Action item
Render everything from the start of the records down through the line containing "夏に最適！高通気×ストレッチ素材！" as a Markdown table with the columns Row and Line. Number each line in Row, skip blank lines, and leave the pictures out.

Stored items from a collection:
┄┄┄┄┄┄┄┄┄┄

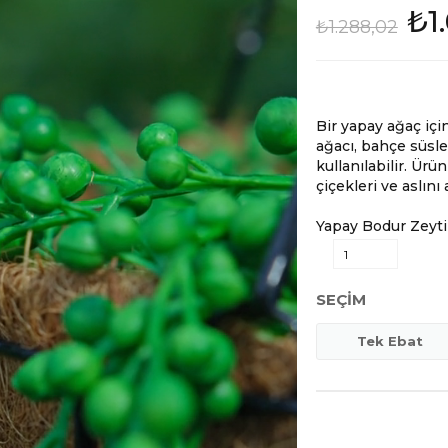
₺1
₺1.288,02
Bir yapay ağaç içi
ağacı, bahçe süsle
kullanılabilir. Ür
çiçekleri ve aslını
Yapay Bodur Zeyti
SEÇIM
Tek Ebat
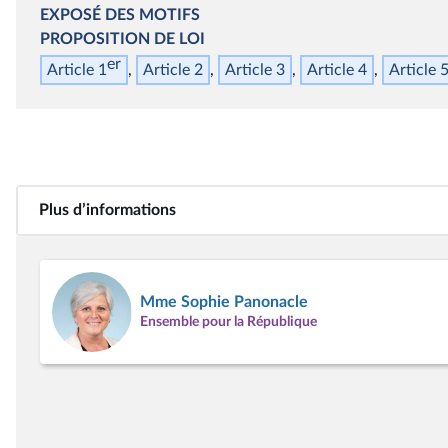
EXPOSÉ DES MOTIFS
PROPOSITION DE LOI
er
Article 1
Article 2
Article 3
Article 4
Article 
Plus d’informations
Mme Sophie Panonacle
Ensemble pour la République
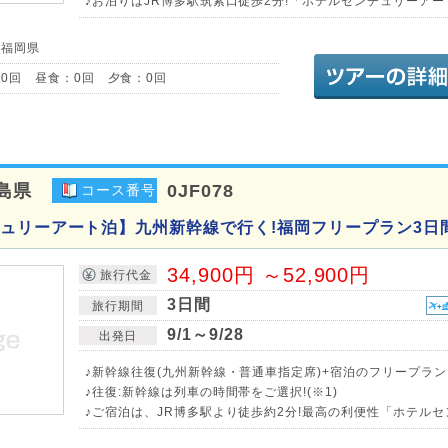
♪お泊りはJR博多駅筑紫口徒歩2分!「ホテルセンチュリーアー
／福岡県
0回 昼食：0回 夕食：0回
島県
0JF078
コース番号
ュリーアート泊】九州新幹線で行く!福岡フリープラン3日
34,900円 ～52,900円
旅行代金
3日間
旅行期間
9/1～9/28
出発日
♪新幹線往復(九州新幹線・普通車指定席)+宿泊のフリープラン
♪往復:新幹線は列車の時間帯をご選択!(※1)
♪ご宿泊は、JR博多駅より徒歩約2分!最高の利便性「ホテル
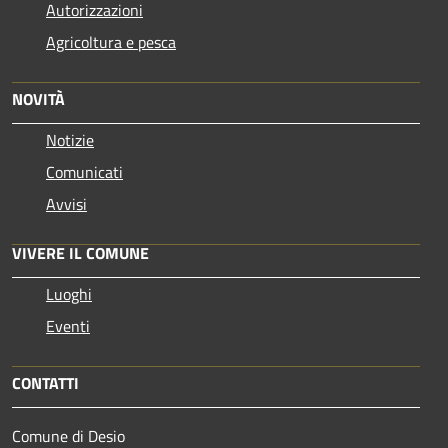
Autorizzazioni
Agricoltura e pesca
NOVITÀ
Notizie
Comunicati
Avvisi
VIVERE IL COMUNE
Luoghi
Eventi
CONTATTI
Comune di Desio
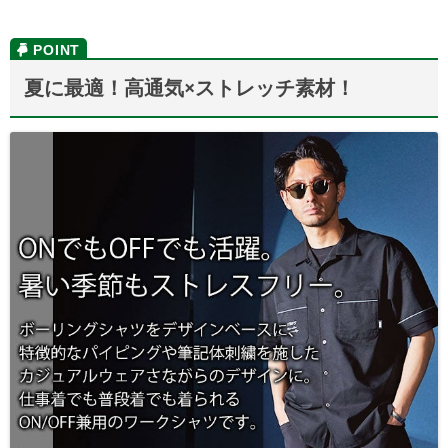
夏に最適！高通気×ストレッチ素材！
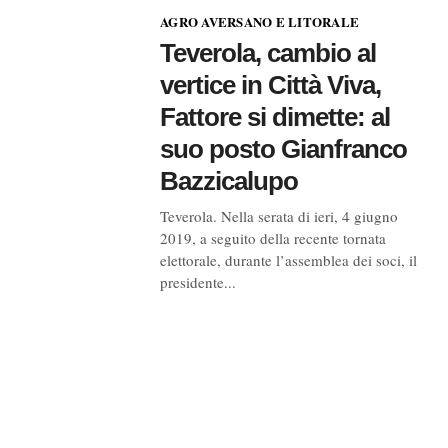
AGRO AVERSANO E LITORALE
Teverola, cambio al
vertice in Città Viva,
Fattore si dimette: al
suo posto Gianfranco
Bazzicalupo
Teverola. Nella serata di ieri, 4 giugno
2019, a seguito della recente tornata
elettorale, durante l’assemblea dei soci, il
presidente...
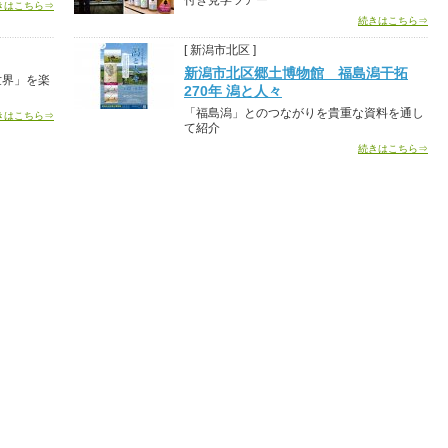
付き見学ツアー
きはこちら⇒
続きはこちら⇒
[ 新潟市北区 ]
新潟市北区郷土博物館 福島潟干拓
世界」を楽
270年 潟と人々
「福島潟」とのつながりを貴重な資料を通し
きはこちら⇒
て紹介
続きはこちら⇒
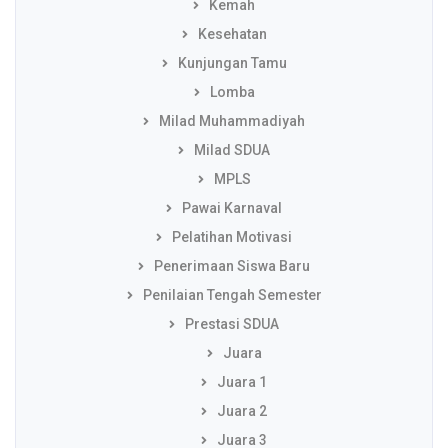
Kemah
Kesehatan
Kunjungan Tamu
Lomba
Milad Muhammadiyah
Milad SDUA
MPLS
Pawai Karnaval
Pelatihan Motivasi
Penerimaan Siswa Baru
Penilaian Tengah Semester
Prestasi SDUA
Juara
Juara 1
Juara 2
Juara 3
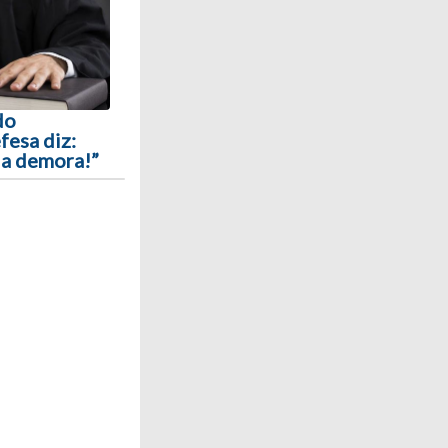
do
fesa diz:
la demora!”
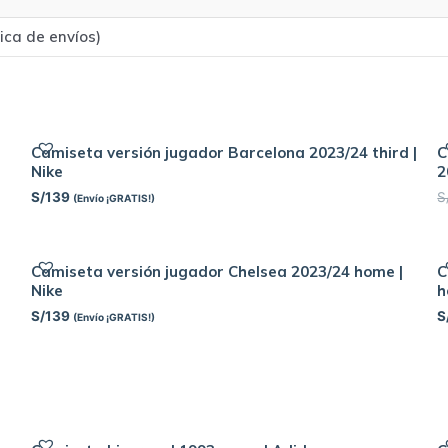
tica de envíos)
Camiseta versión jugador Barcelona 2023/24 third |
C
Nike
2
S/
139
S
(Envío ¡GRATIS!)
Camiseta versión jugador Chelsea 2023/24 home |
C
Nike
h
S/
139
S
(Envío ¡GRATIS!)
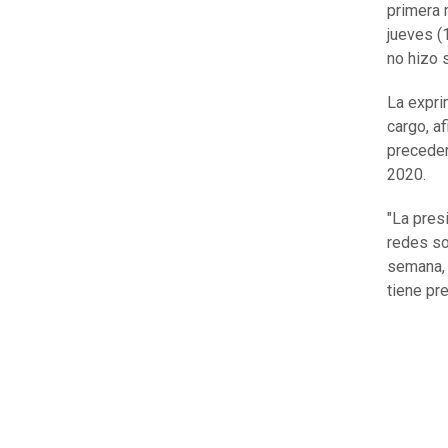
primera m
jueves (
no hizo 
La expri
cargo, a
preceden
2020.
"La pres
redes soc
semana, 
tiene pr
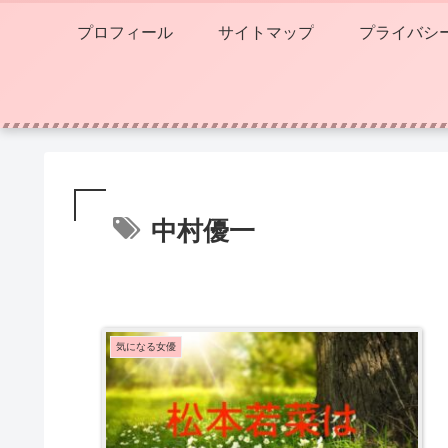
プロフィール
サイトマップ
プライバシ
中村優一
気になる女優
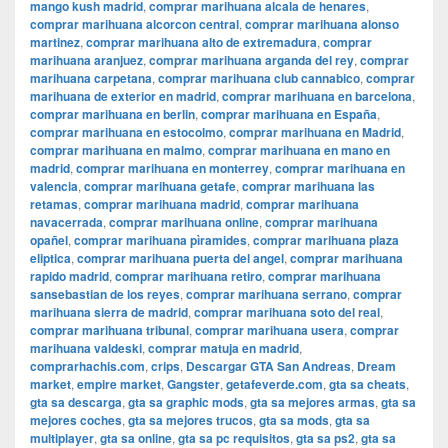
mango kush madrid
,
comprar marihuana alcala de henares
,
comprar marihuana alcorcon central
,
comprar marihuana alonso
martinez
,
comprar marihuana alto de extremadura
,
comprar
marihuana aranjuez
,
comprar marihuana arganda del rey
,
comprar
marihuana carpetana
,
comprar marihuana club cannabico
,
comprar
marihuana de exterior en madrid
,
comprar marihuana en barcelona
,
comprar marihuana en berlin
,
comprar marihuana en España
,
comprar marihuana en estocolmo
,
comprar marihuana en Madrid
,
comprar marihuana en malmo
,
comprar marihuana en mano en
madrid
,
comprar marihuana en monterrey
,
comprar marihuana en
valencia
,
comprar marihuana getafe
,
comprar marihuana las
retamas
,
comprar marihuana madrid
,
comprar marihuana
navacerrada
,
comprar marihuana online
,
comprar marihuana
opañel
,
comprar marihuana pìramides
,
comprar marihuana plaza
eliptica
,
comprar marihuana puerta del angel
,
comprar marihuana
rapido madrid
,
comprar marihuana retiro
,
comprar marihuana
sansebastian de los reyes
,
comprar marihuana serrano
,
comprar
marihuana sierra de madrid
,
comprar marihuana soto del real
,
comprar marihuana tribunal
,
comprar marihuana usera
,
comprar
marihuana valdeski
,
comprar matuja en madrid
,
comprarhachis.com
,
crips
,
Descargar GTA San Andreas
,
Dream
market
,
empire market
,
Gangster
,
getafeverde.com
,
gta sa cheats
,
gta sa descarga
,
gta sa graphic mods
,
gta sa mejores armas
,
gta sa
mejores coches
,
gta sa mejores trucos
,
gta sa mods
,
gta sa
multiplayer
,
gta sa online
,
gta sa pc requisitos
,
gta sa ps2
,
gta sa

┄┄┄┄┄┄┄┄┄┄

Result below
| Row | Line |
|---|---|
| 1 | ₺1 |
| 2 | ₺1.288,02 |
| 3 | Bir yapay ağaç içi |
| 4 | ağacı, bahçe süsle |
| 5 | kullanılabilir. Ür |
| 6 | çiçekleri ve aslını |
| 7 | Yapay Bodur Zeyti |
| 8 | SEÇIM |
| 9 | Tek Ebat |
| 10 | EXPOSÉ DES MOTIFS |
| 11 | PROPOSITION DE LOI |
| 12 | er |
| 13 | Article 1 |
| 14 | Article 2 |
| 15 | Article 3 |
| 16 | Article 4 |
| 17 | Article  |
| 18 | Plus d’informations |
| 19 | Mme Sophie Panonacle |
| 20 | Ensemble pour la République |
| 21 | ♪お泊りはJR博多駅筑紫口徒歩2分!「ホテルセンチュリーアー |
| 22 | ／福岡県 |
| 23 | 0回 昼食：0回 夕食：0回 |
| 24 | 島県 |
| 25 | 0JF078 |
| 26 | コース番号 |
| 27 | ュリーアート泊】九州新幹線で行く!福岡フリープラン3日 |
| 28 | 34,900円 ～52,900円 |
| 29 | 旅行代金 |
| 30 | 3日間 |
| 31 | 旅行期間 |
| 32 | 9/1～9/28 |
| 33 | 出発日 |
| 34 | ♪新幹線往復(九州新幹線・普通車指定席)+宿泊のフリープラン |
| 35 | ♪往復:新幹線は列車の時間帯をご選択!(※1) |
| 36 | ♪ご宿泊は、JR博多駅より徒歩約2分!最高の利便性「ホテル |
| 37 | Autorizzazioni |
| 38 | Agricoltura e pesca |
| 39 | NOVITÀ |
| 40 | Notizie |
| 41 | Comunicati |
| 42 | Avvisi |
| 43 | VIVERE IL COMUNE |
| 44 | Luoghi |
| 45 | Eventi |
| 46 | CONTATTI |
| 47 | Comune di Desio |
| 48 | 夏に最適！高通気×ストレッチ素材！ |